(Saved entries)
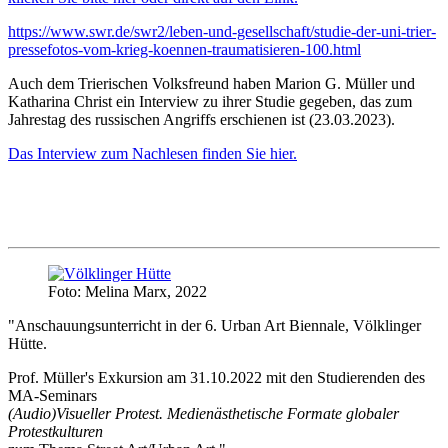
https://www.swr.de/swr2/leben-und-gesellschaft/studie-der-uni-trier-
pressefotos-vom-krieg-koennen-traumatisieren-100.html
Auch dem Trierischen Volksfreund haben Marion G. Müller und
Katharina Christ ein Interview zu ihrer Studie gegeben, das zum
Jahrestag des russischen Angriffs erschienen ist (23.03.2023).
Das Interview zum Nachlesen finden Sie hier.
Foto: Melina Marx, 2022
"Anschauungsunterricht in der 6. Urban Art Biennale, Völklinger
Hütte.
Prof. Müller's Exkursion am 31.10.2022 mit den Studierenden des
MA-Seminars
(Audio)Visueller Protest. Medienästhetische Formate globaler
Protestkulturen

§ Problem to solve:
Each line from the one that contains "Prof. Müller's Exkursion" to the end of the data should be set down exactly, both ends included.

§ The completed task:
Prof. Müller's Exkursion am 31.10.2022 mit den Studierenden des
MA-Seminars
(Audio)Visueller Protest. Medienästhetische Formate globaler
Protestkulturen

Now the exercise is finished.